ELECTRIC SOFT PARADE, Holes In the Wall (DB Records, 2002)

Ennesima nuova proposta dalla Perfida Albione, sempre alla spasmodica ricerca della Big Thing che possa rimpiazzare vecchie glorie come Beatles e Stones, glorie meno gloriose ma invecchiate precocemente come gli Oasis, gruppi esaltati al loro primo album e già in odore di scioglimento (un nome tra tutti, Coldplay).

Il nucleo degli Electric Soft Parade è formato dai fratelli White, Tom e Alex, ambedue teenagers, il primo senza neanche ancora il diritto di voto…Cresciuti in un ambiente familiare impregnato di musica, dalla classica ai quattro Baronetti, i due sviluppano una passione fortissima anche per contemporanei come Super Furry Animals, Suede, Geneva, Ash.

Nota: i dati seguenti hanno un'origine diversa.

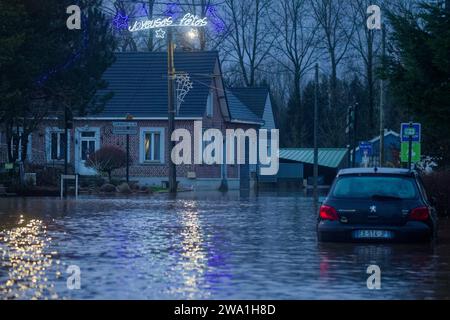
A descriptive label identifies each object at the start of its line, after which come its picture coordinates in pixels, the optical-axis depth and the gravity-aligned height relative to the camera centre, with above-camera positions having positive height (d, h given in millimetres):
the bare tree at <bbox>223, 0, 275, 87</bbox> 83062 +10578
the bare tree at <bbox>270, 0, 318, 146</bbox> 83312 +10076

Già in piena adolescenza portano con disinvoltura i brufoli su palchi di provincia, vincendo presto l’ansia da palcoscenico ed affinando un loro stile precocemente maturo. In omaggio ai Doors decidono di adottare The Soft Parade come marchio definitivo per il loro gruppo, ma un cover group americano (del gruppo di Jim Morrison, naturalmente) se ne accorge, facendo addirittura causa ai due pargoli. I cattivoni ameriKani sono accontentati dall’aggiunta dell’aggettivo “electric” e potranno continuare a suonare felici ed orgogliosi “The end” ad un paio di dozzine di cowboys ubriachi del Wyoming, mentre gli ESP fanno le cose ben più sul serio, facendosi notare col primo singolo “Silent to the dark”, una bella rock ballad che si dilata imprevedibilmente in un finale sospeso ed ambient vicino a certe delicatezze made in Harcourt.

Presto arriva il contratto con la piccola label DB, distribuita comunque dal gigante BMG: “Holes in the wall” si rivela senza dubbio un interessante debutto, magari non originalissimo, in ogni caso ricco di bei spunti melodici ed incisivi momenti rock.

La triade iniziale è a dir il vero folgorante: “Start again” è intensa e cosmica come potevano essere i Radiohead di “The Bends”, mentre “Empty at the end” è semplicemente eccezionale, un pop rock felice ed arioso come potrebbero scriverlo solo i Supergrass. Il terzo lato del triangolo è “There’s a silence”, un felicissimo ibrido tra Blur era “Great Escape” e furore primi Ash. E’ a questo punto che l’album ha una prima flessione, con due ballads troppo manierate (“Something’s got to give e “It’s wasting me away”). La citata “Silent to the dark” risolleva la curva qualitativa, la quale verrà superata solo dalla bellissima ed emozionante title track, una canzone incredibilmente matura sia dal lato compositivo che da quello dell’arrangiamento: malinconica e misteriosa, “Holes in the wall” suona come un duetto tra Thom Yorke e Guy Garvey degli Elbow e fa sperare in prossime meraviglie del duo White. Per il momento godiamoci gli alti ed i non troppi bassi della loro prima creatura, un disco assai piacevole e che flirta continuamente con la melodia, a volte ricambiato.